◆ Prompt
From the line containing "王一鸣，张祎，李晓涵，刘壮，周逸辉. 2024. GRIST天气-气候一体化模式系统框架功能设计和应用[J]." down to the line containing "Li, J., and" in the records below, reproduce every line exactly, ends included, and omit all others.

Records excerpted from a collection

....

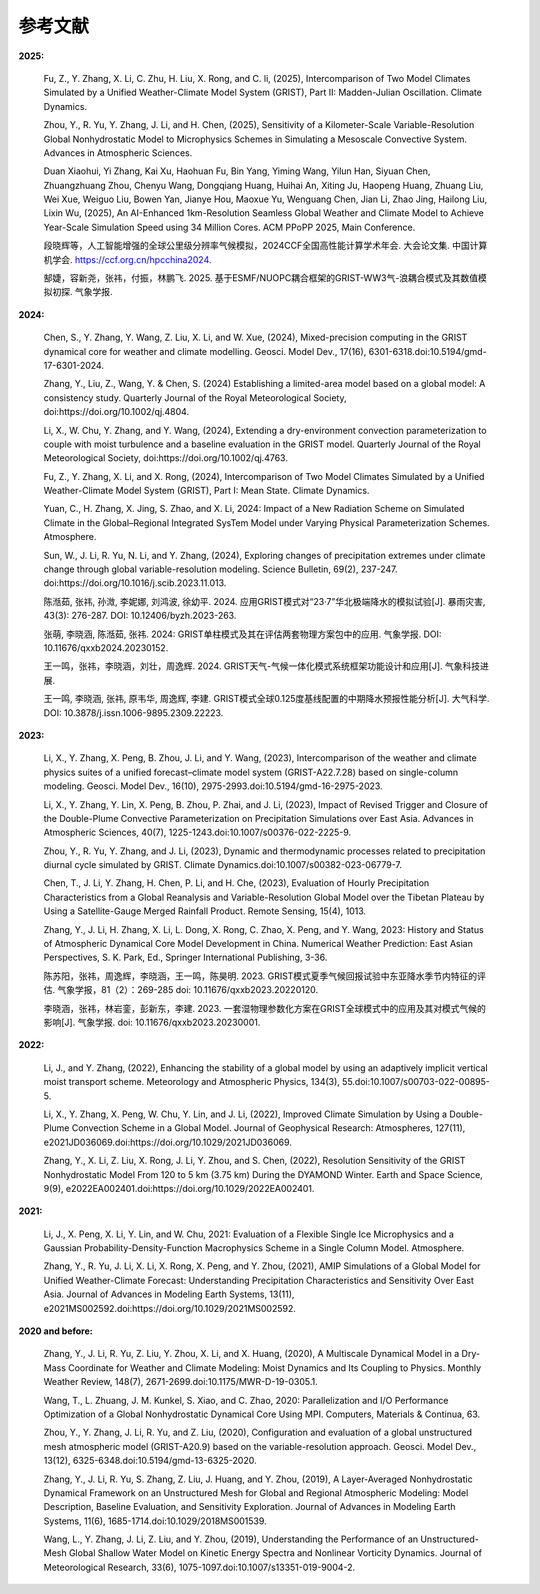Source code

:参考文献
==============

**2025:**

  Fu, Z., Y. Zhang, X. Li, C. Zhu, H. Liu, X. Rong, and C. li, (2025), Intercomparison of Two Model Climates Simulated by a Unified Weather-Climate Model System (GRIST), Part II: Madden-Julian Oscillation. Climate Dynamics.

  Zhou, Y., R. Yu, Y. Zhang, J. Li, and H. Chen, (2025), Sensitivity of a Kilometer-Scale Variable-Resolution Global Nonhydrostatic Model to Microphysics Schemes in Simulating a Mesoscale Convective System. Advances in Atmospheric Sciences.

  Duan Xiaohui, Yi Zhang, Kai Xu, Haohuan Fu, Bin Yang, Yiming Wang, Yilun Han, Siyuan Chen, Zhuangzhuang Zhou, Chenyu Wang, Dongqiang Huang, Huihai An, Xiting Ju, Haopeng Huang, Zhuang Liu, Wei Xue, Weiguo Liu, Bowen Yan, Jianye Hou, Maoxue Yu, Wenguang Chen, Jian Li, Zhao Jing, Hailong Liu, Lixin Wu, (2025), An AI-Enhanced 1km-Resolution Seamless Global Weather and Climate Model to Achieve Year-Scale Simulation Speed using 34 Million Cores. ACM PPoPP 2025, Main Conference.

  段晓辉等，人工智能增强的全球公里级分辨率气候模拟，2024CCF全国高性能计算学术年会. 大会论文集. 中国计算机学会. https://ccf.org.cn/hpcchina2024.

  郜婕，容新尧，张祎，付振，林鹏飞. 2025. 基于ESMF/NUOPC耦合框架的GRIST-WW3气-浪耦合模式及其数值模拟初探. 气象学报.

**2024:**
  
  Chen, S., Y. Zhang, Y. Wang, Z. Liu, X. Li, and W. Xue, (2024), Mixed-precision computing in the GRIST dynamical core for weather and climate modelling. Geosci. Model Dev., 17(16), 6301-6318.doi:10.5194/gmd-17-6301-2024.

  Zhang, Y., Liu, Z., Wang, Y. & Chen, S. (2024) Establishing a limited-area model based on a global model: A consistency study. Quarterly Journal of the Royal Meteorological Society, doi:https://doi.org/10.1002/qj.4804.

  Li, X., W. Chu, Y. Zhang, and Y. Wang, (2024), Extending a dry-environment convection parameterization to couple with moist turbulence and a baseline evaluation in the GRIST model. Quarterly Journal of the Royal Meteorological Society, doi:https://doi.org/10.1002/qj.4763.

  Fu, Z., Y. Zhang, X. Li, and X. Rong, (2024), Intercomparison of Two Model Climates Simulated by a Unified Weather-Climate Model System (GRIST), Part I: Mean State. Climate Dynamics.

  Yuan, C., H. Zhang, X. Jing, S. Zhao, and X. Li, 2024: Impact of a New Radiation Scheme on Simulated Climate in the Global–Regional Integrated SysTem Model under Varying Physical Parameterization Schemes. Atmosphere.

  Sun, W., J. Li, R. Yu, N. Li, and Y. Zhang, (2024), Exploring changes of precipitation extremes under climate change through global variable-resolution modeling. Science Bulletin, 69(2), 237-247. doi:https://doi.org/10.1016/j.scib.2023.11.013.

  陈湉茹, 张祎, 孙溦, 李妮娜, 刘鸿波, 徐幼平. 2024. 应用GRIST模式对“23·7”华北极端降水的模拟试验[J]. 暴雨灾害, 43(3): 276-287. DOI: 10.12406/byzh.2023-263.
  
  张萌, 李晓涵, 陈湉茹, 张祎. 2024: GRIST单柱模式及其在评估两套物理方案包中的应用. 气象学报. DOI: 10.11676/qxxb2024.20230152.

  王一鸣，张祎，李晓涵，刘壮，周逸辉. 2024. GRIST天气-气候一体化模式系统框架功能设计和应用[J]. 气象科技进展.

  王一鸣, 李晓涵, 张祎, 原韦华, 周逸辉, 李建. GRIST模式全球0.125度基线配置的中期降水预报性能分析[J]. 大气科学. DOI: 10.3878/j.issn.1006-9895.2309.22223.

**2023:**

  Li, X., Y. Zhang, X. Peng, B. Zhou, J. Li, and Y. Wang, (2023), Intercomparison of the weather and climate physics suites of a unified forecast–climate model system (GRIST-A22.7.28) based on single-column modeling. Geosci. Model Dev., 16(10), 2975-2993.doi:10.5194/gmd-16-2975-2023.

  Li, X., Y. Zhang, Y. Lin, X. Peng, B. Zhou, P. Zhai, and J. Li, (2023), Impact of Revised Trigger and Closure of the Double-Plume Convective Parameterization on Precipitation Simulations over East Asia. Advances in Atmospheric Sciences, 40(7), 1225-1243.doi:10.1007/s00376-022-2225-9.

  Zhou, Y., R. Yu, Y. Zhang, and J. Li, (2023), Dynamic and thermodynamic processes related to precipitation diurnal cycle simulated by GRIST. Climate Dynamics.doi:10.1007/s00382-023-06779-7.

  Chen, T., J. Li, Y. Zhang, H. Chen, P. Li, and H. Che, (2023), Evaluation of Hourly Precipitation Characteristics from a Global Reanalysis and Variable-Resolution Global Model over the Tibetan Plateau by Using a Satellite-Gauge Merged Rainfall Product. Remote Sensing, 15(4), 1013.

  Zhang, Y., J. Li, H. Zhang, X. Li, L. Dong, X. Rong, C. Zhao, X. Peng, and Y. Wang, 2023: History and Status of Atmospheric Dynamical Core Model Development in China. Numerical Weather Prediction: East Asian Perspectives, S. K. Park, Ed., Springer International Publishing, 3-36.

  陈苏阳，张祎，周逸辉，李晓涵，王一鸣，陈昊明. 2023. GRIST模式夏季气候回报试验中东亚降水季节内特征的评估. 气象学报，81（2）：269-285 doi:  10.11676/qxxb2023.20220120.

  李晓涵，张祎，林岩銮，彭新东，李建. 2023. 一套湿物理参数化方案在GRIST全球模式中的应用及其对模式气候的影响[J]. 气象学报. doi: 10.11676/qxxb2023.20230001.

**2022:**

  Li, J., and Y. Zhang, (2022), Enhancing the stability of a global model by using an adaptively implicit vertical moist transport scheme. Meteorology and Atmospheric Physics, 134(3), 55.doi:10.1007/s00703-022-00895-5.

  Li, X., Y. Zhang, X. Peng, W. Chu, Y. Lin, and J. Li, (2022), Improved Climate Simulation by Using a Double-Plume Convection Scheme in a Global Model. Journal of Geophysical Research: Atmospheres, 127(11), e2021JD036069.doi:https://doi.org/10.1029/2021JD036069.

  Zhang, Y., X. Li, Z. Liu, X. Rong, J. Li, Y. Zhou, and S. Chen, (2022), Resolution Sensitivity of the GRIST Nonhydrostatic Model From 120 to 5 km (3.75 km) During the DYAMOND Winter. Earth and Space Science, 9(9), e2022EA002401.doi:https://doi.org/10.1029/2022EA002401.

**2021:**

  Li, J., X. Peng, X. Li, Y. Lin, and W. Chu, 2021: Evaluation of a Flexible Single Ice Microphysics and a Gaussian Probability-Density-Function Macrophysics Scheme in a Single Column Model. Atmosphere.

  Zhang, Y., R. Yu, J. Li, X. Li, X. Rong, X. Peng, and Y. Zhou, (2021), AMIP Simulations of a Global Model for Unified Weather-Climate Forecast: Understanding Precipitation Characteristics and Sensitivity Over East Asia. Journal of Advances in Modeling Earth Systems, 13(11), e2021MS002592.doi:https://doi.org/10.1029/2021MS002592.

**2020 and before:**

  Zhang, Y., J. Li, R. Yu, Z. Liu, Y. Zhou, X. Li, and X. Huang, (2020), A Multiscale Dynamical Model in a Dry-Mass Coordinate for Weather and Climate Modeling: Moist Dynamics and Its Coupling to Physics. Monthly Weather Review, 148(7), 2671-2699.doi:10.1175/MWR-D-19-0305.1.

  Wang, T., L. Zhuang, J. M. Kunkel, S. Xiao, and C. Zhao, 2020: Parallelization and I/O Performance Optimization of a Global Nonhydrostatic Dynamical Core Using MPI. Computers, Materials & Continua, 63.

  Zhou, Y., Y. Zhang, J. Li, R. Yu, and Z. Liu, (2020), Configuration and evaluation of a global unstructured mesh atmospheric model (GRIST-A20.9) based on the variable-resolution approach. Geosci. Model Dev., 13(12), 6325-6348.doi:10.5194/gmd-13-6325-2020.

  Zhang, Y., J. Li, R. Yu, S. Zhang, Z. Liu, J. Huang, and Y. Zhou, (2019), A Layer-Averaged Nonhydrostatic Dynamical Framework on an Unstructured Mesh for Global and Regional Atmospheric Modeling: Model Description, Baseline Evaluation, and Sensitivity Exploration. Journal of Advances in Modeling Earth Systems, 11(6), 1685-1714.doi:10.1029/2018MS001539.

  Wang, L., Y. Zhang, J. Li, Z. Liu, and Y. Zhou, (2019), Understanding the Performance of an Unstructured-Mesh Global Shallow Water Model on Kinetic Energy Spectra and Nonlinear Vorticity Dynamics. Journal of Meteorological Research, 33(6), 1075-1097.doi:10.1007/s13351-019-9004-2.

....

◆ Written response
  王一鸣，张祎，李晓涵，刘壮，周逸辉. 2024. GRIST天气-气候一体化模式系统框架功能设计和应用[J]. 气象科技进展.

  王一鸣, 李晓涵, 张祎, 原韦华, 周逸辉, 李建. GRIST模式全球0.125度基线配置的中期降水预报性能分析[J]. 大气科学. DOI: 10.3878/j.issn.1006-9895.2309.22223.

**2023:**

  Li, X., Y. Zhang, X. Peng, B. Zhou, J. Li, and Y. Wang, (2023), Intercomparison of the weather and climate physics suites of a unified forecast–climate model system (GRIST-A22.7.28) based on single-column modeling. Geosci. Model Dev., 16(10), 2975-2993.doi:10.5194/gmd-16-2975-2023.

  Li, X., Y. Zhang, Y. Lin, X. Peng, B. Zhou, P. Zhai, and J. Li, (2023), Impact of Revised Trigger and Closure of the Double-Plume Convective Parameterization on Precipitation Simulations over East Asia. Advances in Atmospheric Sciences, 40(7), 1225-1243.doi:10.1007/s00376-022-2225-9.

  Zhou, Y., R. Yu, Y. Zhang, and J. Li, (2023), Dynamic and thermodynamic processes related to precipitation diurnal cycle simulated by GRIST. Climate Dynamics.doi:10.1007/s00382-023-06779-7.

  Chen, T., J. Li, Y. Zhang, H. Chen, P. Li, and H. Che, (2023), Evaluation of Hourly Precipitation Characteristics from a Global Reanalysis and Variable-Resolution Global Model over the Tibetan Plateau by Using a Satellite-Gauge Merged Rainfall Product. Remote Sensing, 15(4), 1013.

  Zhang, Y., J. Li, H. Zhang, X. Li, L. Dong, X. Rong, C. Zhao, X. Peng, and Y. Wang, 2023: History and Status of Atmospheric Dynamical Core Model Development in China. Numerical Weather Prediction: East Asian Perspectives, S. K. Park, Ed., Springer International Publishing, 3-36.

  陈苏阳，张祎，周逸辉，李晓涵，王一鸣，陈昊明. 2023. GRIST模式夏季气候回报试验中东亚降水季节内特征的评估. 气象学报，81（2）：269-285 doi:  10.11676/qxxb2023.20220120.

  李晓涵，张祎，林岩銮，彭新东，李建. 2023. 一套湿物理参数化方案在GRIST全球模式中的应用及其对模式气候的影响[J]. 气象学报. doi: 10.11676/qxxb2023.20230001.

**2022:**

  Li, J., and Y. Zhang, (2022), Enhancing the stability of a global model by using an adaptively implicit vertical moist transport scheme. Meteorology and Atmospheric Physics, 134(3), 55.doi:10.1007/s00703-022-00895-5.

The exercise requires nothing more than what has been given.